Memento Filter is the first range filter to support dynamic datasets, constant time operations, and a theoretically optimal false positive rate under any of workload, all at the same time.
The master
branch in the repository contains an evaluate.sh
script. This
script downloads the required datasets, compiles Memento filter, sets the
benchmarks up, runs them, and plots the results. To ease the reproducibility
process, this branch also provides a Dockerfile
that spins up a Ubuntu Docker
container with the requirements installed and runs evaluate.sh
to gather the
results. One may choose to run the experiments in Docker, or to run the
experiments natively. We provide instructions on how to do both. We advise
using a Linux machine with at least 32GB of RAM.
Simply run the following commands:
git clone https://github.com/n3slami/Memento_Filter.git
cd Memento_Filter
docker build -t memento_eval .
mkdir -p ../paper_results/figures/ && docker run -v ../paper_results/figures:/usr/local/paper_results/figures -it memento_eval
These commands first clone the repository and builds the required Docker image.

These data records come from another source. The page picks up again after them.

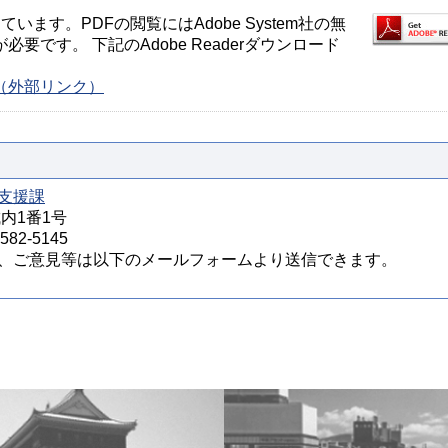
ます。PDFの閲覧にはAdobe System社の無
が必要です。 下記のAdobe Readerダウンロード
ージ（外部リンク）
支援課
城内1番1号
82-5145
、ご意見等は以下のメールフォームより送信できます。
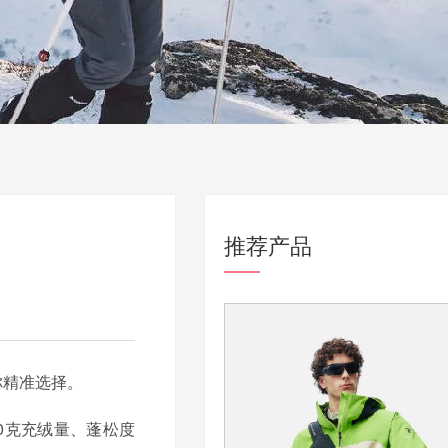
推荐产品
你精准选择。
0克充绒量、蓬松度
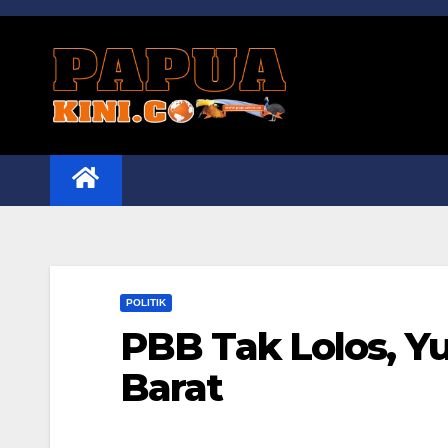
Skip
to
content
POLITIK
PBB Tak Lolos, Y
Barat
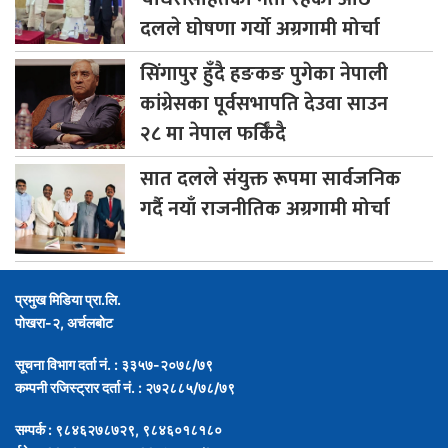
दलले घोषणा गर्यो अग्रगामी मोर्चा
सिंगापुर
हुँदै हङकङ पुगेका नेपाली
कांग्रेसका पूर्वसभापति देउवा साउन
२८ मा नेपाल फर्किँदै
सात
दलले संयुक्त रूपमा सार्वजनिक
गर्दै नयाँ राजनीतिक अग्रगामी मोर्चा
प्रमुख मिडिया प्रा.लि.
पोखरा-२, अर्चलबोट
सूचना विभाग दर्ता नं. : ३३५७-२०७८/७९
कम्पनी रजिस्ट्रार दर्ता नं. : २७२८८५/७८/७९
सम्पर्क : ९८४६२७८७२९, ९८४६०१८१८०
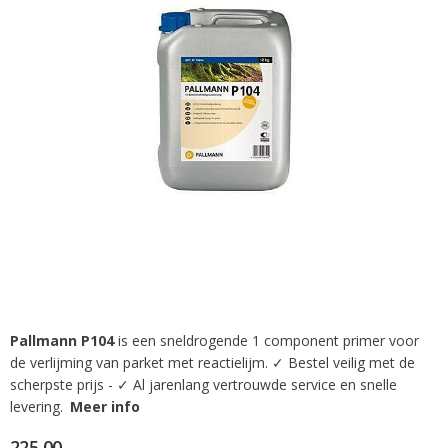
afbeeldingen-
gallerij
Pallmann P104
is een sneldrogende 1 component primer voor
Ga
de verlijming van parket met reactielijm. ✓ Bestel veilig met de
naar
het
scherpste prijs - ✓ Al jarenlang vertrouwde service en snelle
begin
levering.
Meer info
van
de
225,00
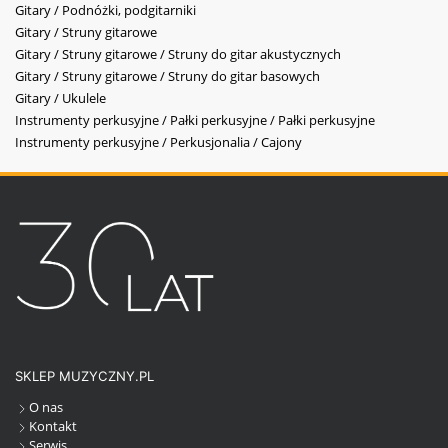
Gitary / Podnóżki, podgitarniki
Gitary / Struny gitarowe
Gitary / Struny gitarowe / Struny do gitar akustycznych
Gitary / Struny gitarowe / Struny do gitar basowych
Gitary / Ukulele
Instrumenty perkusyjne / Pałki perkusyjne / Pałki perkusyjne
Instrumenty perkusyjne / Perkusjonalia / Cajony
SKLEP MUZYCZNY.PL
O nas
Kontakt
Serwis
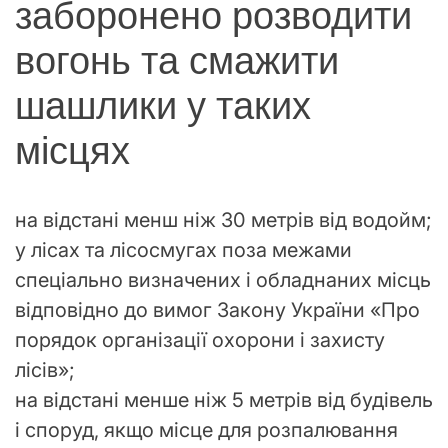
заборонено розводити
вогонь та смажити
шашлики у таких
місцях
на відстані менш ніж 30 метрів від водойм;
у лісах та лісосмугах поза межами
спеціально визначених і обладнаних місць
відповідно до вимог Закону України «Про
порядок організації охорони і захисту
лісів»;
на відстані менше ніж 5 метрів від будівель
і споруд, якщо місце для розпалювання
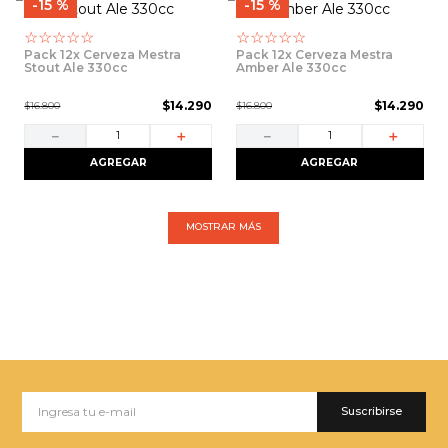
15 %
15 %
☆
☆
☆
☆
☆
☆
☆
☆
☆
☆
Pack 12x Cerveza Mestra
Pack 12x Cerveza Mestra
Stout Ale 330cc
Amber Ale 330cc
$
14
.
290
$
14
.
290
$
16
.
800
$
16
.
800
－
＋
－
＋
AGREGAR
AGREGAR
MOSTRAR MÁS
Suscribirse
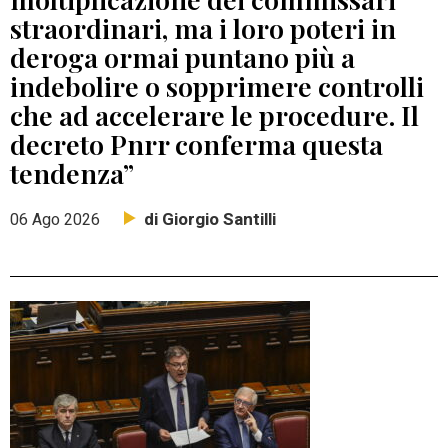
straordinari, ma i loro poteri in
deroga ormai puntano più a
indebolire o sopprimere controlli
che ad accelerare le procedure. Il
decreto Pnrr conferma questa
tendenza”
di Giorgio Santilli
06 Ago 2026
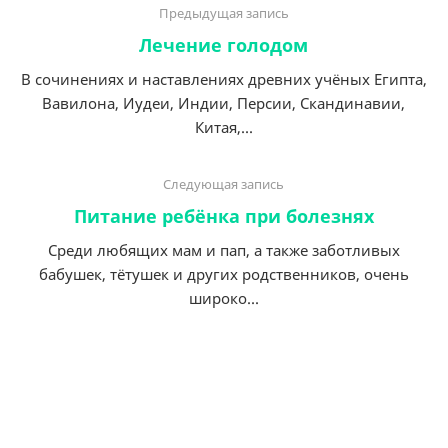
Предыдущая запись
Лечение голодом
В сочинениях и наставлениях древних учёных Египта,
Вавилона, Иудеи, Индии, Персии, Скандинавии,
Китая,...
Следующая запись
Питание ребёнка при болезнях
Среди любящих мам и пап, а также заботливых
бабушек, тётушек и других родственников, очень
широко...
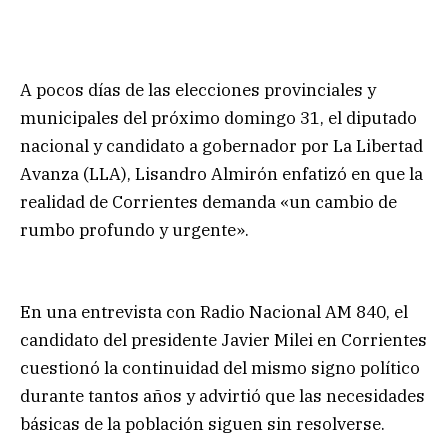
A pocos días de las elecciones provinciales y
municipales del próximo domingo 31, el diputado
nacional y candidato a gobernador por La Libertad
Avanza (LLA), Lisandro Almirón enfatizó en que la
realidad de Corrientes demanda «un cambio de
rumbo profundo y urgente».
En una entrevista con Radio Nacional AM 840, el
candidato del presidente Javier Milei en Corrientes
cuestionó la continuidad del mismo signo político
durante tantos años y advirtió que las necesidades
básicas de la población siguen sin resolverse.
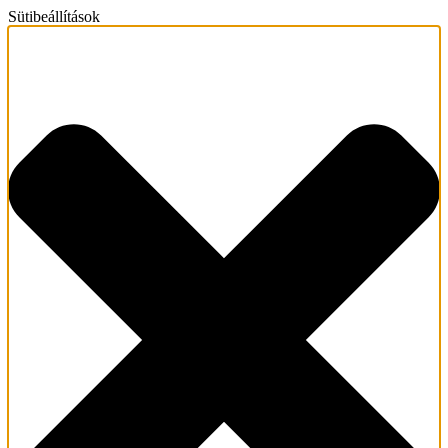
Sütibeállítások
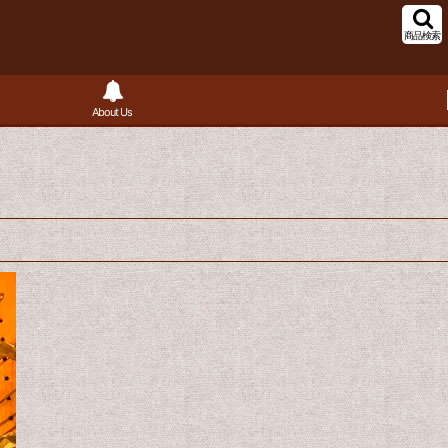
商品検索
About Us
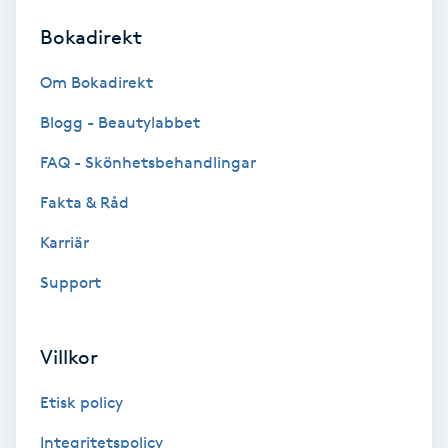
Bokadirekt
Brynformning
Om Bokadirekt
Brynfärgning
Blogg - Beautylabbet
Brynplockning
FAQ - Skönhetsbehandlingar
Fakta & Råd
Bröllopsuppsättning
C
Karriär
Support
Celluliter
Coachning
Villkor
Color correction
Etisk policy
Integritetspolicy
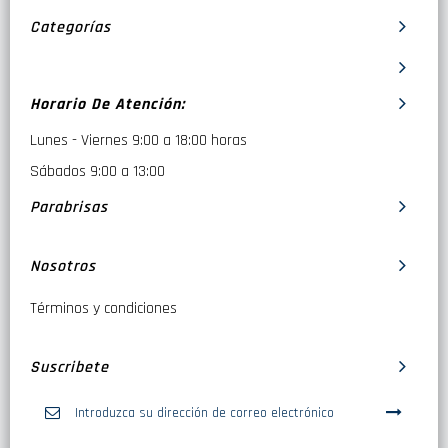
Categorías
Horario De Atención:
Lunes - Viernes 9:00 a 18:00 horas
Sábados 9:00 a 13:00
Parabrisas
Nosotros
Términos y condiciones
Suscribete
Inscríbase
a
nuestro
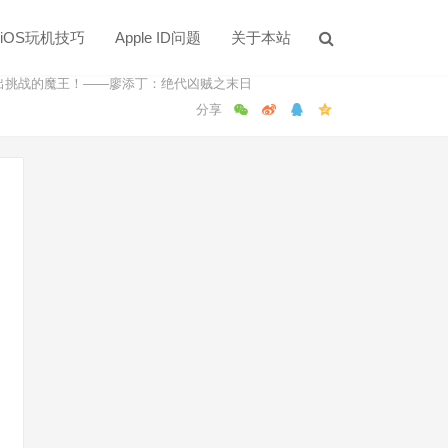
iOS玩机技巧
Apple ID问题
关于本站
发出挑战的魔王！——廖添丁：绝代凶贼之末日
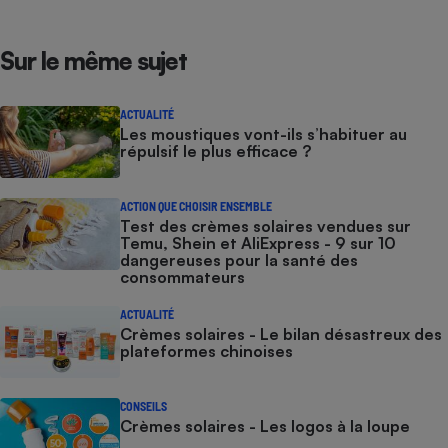
Sur le même sujet
ACTUALITÉ
Les moustiques vont-ils s’habituer au
répulsif le plus efficace ?
ACTION QUE CHOISIR ENSEMBLE
Test des crèmes solaires vendues sur
Temu, Shein et AliExpress - 9 sur 10
dangereuses pour la santé des
consommateurs
ACTUALITÉ
Crèmes solaires - Le bilan désastreux des
plateformes chinoises
CONSEILS
Crèmes solaires - Les logos à la loupe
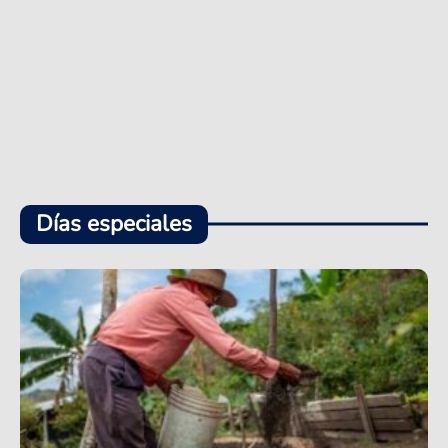
Días especiales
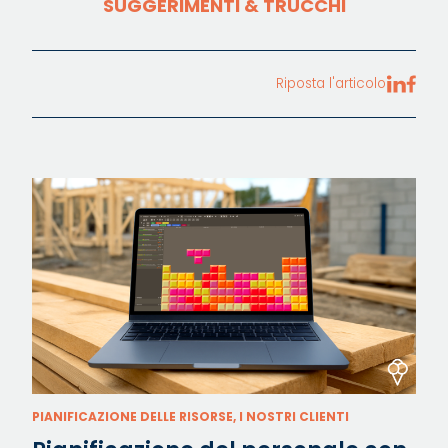
SUGGERIMENTI & TRUCCHI
Riposta l'articolo
PIANIFICAZIONE DELLE RISORSE, I NOSTRI CLIENTI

Then, it creates a directory next to the cloned repository where the
generated figures will be placed and spins up a Docker container to run the
experiments. One the container is done running, the generated figures will be
placed in the paper_results/figures
directory. The figures will be numbered
to match the paper.
Important: By default, this Docker container takes multiple days to finish
running. To run the experiments on a smaller scale that completes in ~10
minutes, comment out the final line in the Dockerfile
and repeat the build
and run process above.
To use the evaluate.sh
script, ensure that the following dependencies are
satisfied:
- CMake >=3.30.8 (Used to compile the baselines)
- Boost >=1.67.0 (Used in some of the baselines, notably Grafite)
- libssl-dev >=1:3.2.4 (Used in WiredTiger)
- python3-dev >=3.13.5 (Used in WiredTiger)
- python3-env >=3.13.5 (Used to plot the experimental results only)
- Python 3 >=3.7 (Used to plot the experimental results only)
- Latex full (Used to plot the experimental results only) Then, running
git clone https://github.com/n3slami/Memento_Filter.git
cd Memento_Filter
bash evaluate.sh -s large
will reproduce the results in the paper, creating a paper_results
directory
next to the cloned repository with a figures
subdirectory containing the
generated figures. The figures will be numbered to match the paper. The script
may take several days to run due to the large scale of the experiments. To
conduct a smaller-scale evaluation, the evaluate.sh
script accepts the -s
position argument with the following options:
tiny # (The default. Takes ~10 minutes to run. Works with datasets of size 200K.)
small # (Takes ~1 hour to run. Works with datasets of size 2M.)
medium # (Takes ~1 day to run. Works with datasets of size 20M.)
large # (Takes multiple days to run. Works with datasets of size 200M.)
For example, executing bash evaluate.sh -s tiny
runs the experimental suite
with datasets that are 1000 times smaller than the original. This option is the
default so that one can ensure the suite is working properly without having to
wait a long amount of time for the execution to finish.
The evaluate.sh
also allows one to only generate a subset of the figures
using the -f
option. Running bash evaluate.sh -h
provides more information
on how to use this script.
The reproducibility.md file explains the details of
how the evaluate.sh
script works internally, as well as how one can manually
emulate the process.
This is a header-only library and does not need to be installed. Just clone the repository with
git clone https://github.com/n3slami/Memento_Filter.git
cd Memento_Filter
and switch to the header-only
branch. You can use Memento filter by including
include/memento.cpp
in your project.
The examples/simple.cpp
file shows how to index and query a vector of random
integers with Memento filter.
This repository has the following branches:
- The
master
branch hosts the dynamic only implementation of Memento filter, and does not contain the test suite for the expandability and B-Tree experiments. - The
expandable
branch hosts the expandable implementation of Memento filter, as well as the test suite for the expandability and B-Tree experiments. - The
header-only
branch hosts a C++ header file with a templated implementation of Memento filter in theinclude
directory. The template allows one to choose between a standard dynamic Memento filter or an expandable one.
After cloning the repository and all its submodules with
git clone --recurse-submodules -j8 https://github.com/n3slami/Memento_Filter.git
cd Memento_Filter
build the project with CMAKE
mkdir build && cd build
cmake .. -DCMAKE_BUILD_TYPE=Release
make -j8
The benchmarks will be placed in build/bench/
. Use the evaluate.sh
script
as described above to reproduce the results in the paper, and see
reproducibility.md for details on its inner
workings.
This project is licensed under the GPLv3 License - see the LICENSE file for details.